Abordagem

As infecções virais são as causas mais comuns de labirintite. Geralmente elas ocorrem em adultos, enquanto a labirintite bacteriana purulenta é mais comum em crianças com propensão a otite. A labirintite serosa, diferentemente da supurativa, é ainda mais comum em pacientes adultos e pediátricos.

O diagnóstico diferencial dos pacientes que apresentam tontura e vertigem muitas vezes pode ser direcionado com uma história aprofundada e exames físicos. Estudos de imagem (por exemplo, ressonância nuclear magnética [RNM] e tomografia computadorizada [TC]) geralmente são solicitados, pois pacientes com neoplasias da fossa posterior podem ter uma variedade de apresentações que podem mimetizar outros distúrbios vestibulares. Qualquer pessoa que apresente sintomas unilaterais na orelha interna deve ser investigada quanto à presença de alguma patologia retrococlear. Os tumores da fossa posterior incluem schwannoma vestibular (neuroma acústico), meningiomas, tumores de cerebelo ou de tronco encefálico, e cistos epidermoides.

História

Os pacientes com labirintite geralmente apresentam tontura rotatória grave e náuseas e vômitos associados. Eles podem apresentar perda auditiva unilateral e zumbido na orelha. A perda auditiva é neurossensorial (ou seja, relacionada ao ouvido interno/oitavo nervo craniano), e não condutora (ou seja, devida a causas do ouvido médio). A perda auditiva significativa, com ou sem zumbido associado, diferencia a labirintite da neurite vestibular.[1] A vertigem aguda pode durar até 72 horas e é geralmente acompanhada de desequilíbrio persistente (problemas de equilíbrio) e vertigem breve (que dura apenas alguns segundos) após movimentos rápidos da cabeça ou do corpo.[4] Se o paciente tiver mais de um episódio de tontura rotatória, deve-se considerar o diagnóstico de doença de Menière. Embora a vertigem possa ser causada por doenças infecciosas, há várias causas potenciais que precisam ser descartadas (por exemplo, vertigem pós-traumática ou vertigem de origem cerebrovascular).

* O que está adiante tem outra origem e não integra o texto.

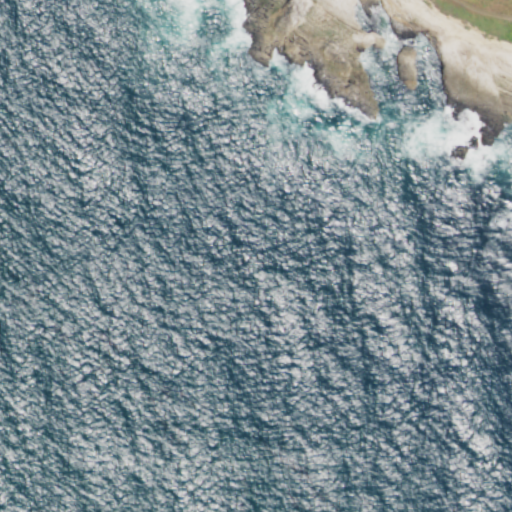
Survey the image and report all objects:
park: (504, 6)
road: (483, 11)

Perguntas importantes que são essenciais para estabelecer o diagnóstico incluem:

  • Você poderia descrever a tontura que sente (por exemplo, rotatória, desequilíbrio, flutuante, sensação de desfalecimento)? Tontura é um termo amplo, e essa pergunta ajuda a determinar a sensação real do paciente.

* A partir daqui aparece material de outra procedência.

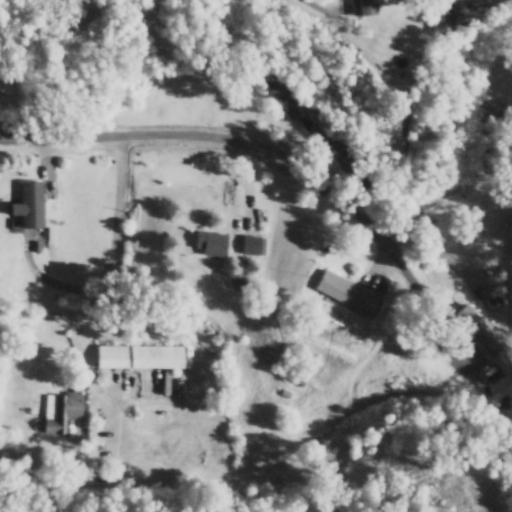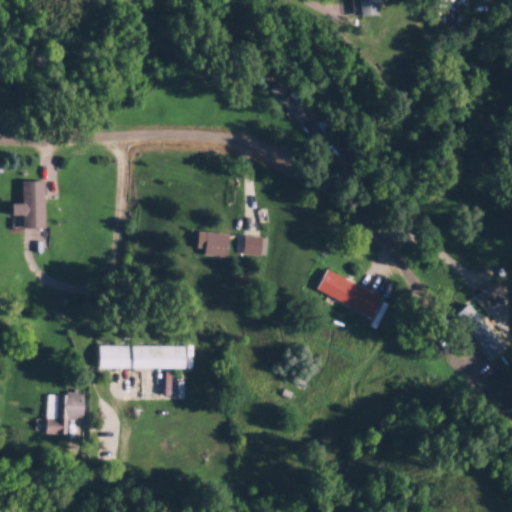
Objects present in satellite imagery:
building: (368, 6)
road: (322, 8)
building: (291, 101)
road: (212, 136)
building: (31, 203)
building: (217, 242)
building: (251, 243)
road: (460, 266)
building: (349, 291)
building: (141, 356)
building: (61, 412)
road: (56, 478)
park: (275, 489)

  • Conte-me sobre seu primeiro episódio de vertigem. Qual foi a duração deste episódio? Isso pode ajudar o médico a determinar se o paciente teve labirintite ou neurite vestibular.

  • Qual a duração de suas tonturas atuais? A investigação da duração dos períodos de tontura do paciente pode fornecer informações importantes para o diagnóstico.

  • Você já teve algum episódio prévio de tontura ou vertigem? A vertigem recorrente ajuda também a estabelecer melhor o diagnóstico diferencial.

  • Você apresenta algum outro sintoma associado (ou seja, perda auditiva, zumbido, plenitude auricular etc.)? Sintomas auditivos concomitantes à tontura aumentam a probabilidade de a fonte da tontura ser periférica.

  • Mudanças de posição do corpo lhe causam tontura? Uma resposta positiva a essa pergunta restringe o diferencial às seguintes possibilidades: vertigem posicional paroxística benigna, ortostasia, vestibulopatia periférica descompensada ou vestibulopatia bilateral.

  • Você tem história de cefaleia (por exemplo, enxaqueca, tensão muscular)? Uma resposta positiva aumenta a probabilidade de que a enxaqueca seja a fonte de tontura.

  • Você iniciou algum medicamento novo ou alterou algum medicamento? Existem vários medicamentos que podem causar tontura.

  • O que faz sua tontura melhorar ou piorar? A tontura associada ao movimento ajuda a estabelecer melhor o diagnóstico diferencial.

  • Você teve infecção do trato respiratório superior recentemente? Uma resposta positiva pode indicar neurite vestibular.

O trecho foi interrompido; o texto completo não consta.